By Sarah Hogsed
Register News Writer
Under the stony gaze of about two dozen surviving family members, LeBruce Ellington pleaded not guilty Thursday to complicity in the killings of Sonsaray Warford and Charles Walker.
The man, clad in an orange jumpsuit and white bullet-resistant vest, was arraigned by Judge Jean C. Logue in Madison Circuit Court. In addition to the two complicity to murder counts, he is charged with two counts each of complicity to kidnapping and tampering with physical evidence. He also was indicted on a charge of first-degree burglary.
Under Kentucky law, complicity to a crime incurs the same penalty as perpetrating the crime.
Ellington was supposed to be arraigned Dec. 13, but federal officials failed to transport him to Madison County from the prison where he’s lodged in connection with a drug-trafficking conspiracy case.
Extra sheriff’s deputies attended Thursday’s arraignment as people crowded the hallway and stairs outside the courtroom doors.
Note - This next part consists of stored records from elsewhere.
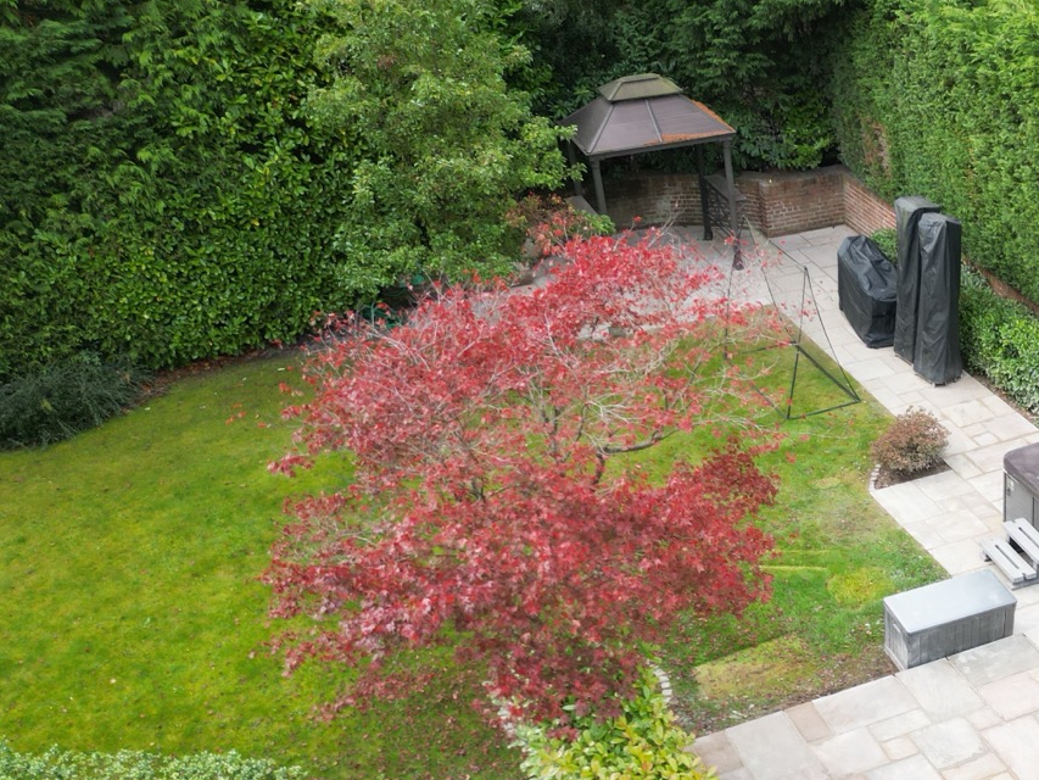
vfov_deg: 31.0
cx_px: 954
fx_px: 1351
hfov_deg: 38.8
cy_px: 669
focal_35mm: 45
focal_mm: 6.72
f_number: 1.7
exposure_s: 1/125
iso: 140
A hand-held metal detector was used to check spectators as they entered.
Little emotion was shown by Warford and Walker’s family members during the brief hearing.
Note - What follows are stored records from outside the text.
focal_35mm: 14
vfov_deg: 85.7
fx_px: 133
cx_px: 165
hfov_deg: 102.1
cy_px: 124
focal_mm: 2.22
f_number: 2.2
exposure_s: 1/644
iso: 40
Ellington is being represented by attorney Rebecca Lytle through the state Department of Public Advocacy.
After Ellington was in custody on the federal drug-trafficking case, an RPD detective interviewed him in early 2012 about the couple’s disappearance. Ellington told the detective he hired two men, Daniel Keene and Matthew Denholm, to kill Walker in 2010, according to an affidavit sworn out by an federal ATF agent.
Ellington was ordered to do so by Jakolbe Chenault, who headed up a local cocaine-trafficking ring, according to police testimony and the affidavit. Ellington admitted providing the two men a gun to carry out the slayings, the affidavit stated.
Family members reported Walker and Warford, who was Walker’s girlfriend, missing in June 2010.
The couple’s bodies were discovered in March 2012 buried in a field off Tates Creek Road. Keene's RPD arrest report states he confessed to the killings and implicated Denholm in the murder-for-hire plot.
The two men were paid $10,000 to kill Walker, and Ellington told the federal agent he was paid a $5,000 “finder’s fee” for setting up the hit.
Chenault has not been indicted in the homicides, but he is facing a 30-year federal sentence after pleading guilty last year to conspiracy to distribute cocaine and conspiracy to money laundering.
Ellington is next scheduled for a pretrial hearing at 1:30 p.m. March 14. Keene and Denholm are slated to stand trial Aug. 12.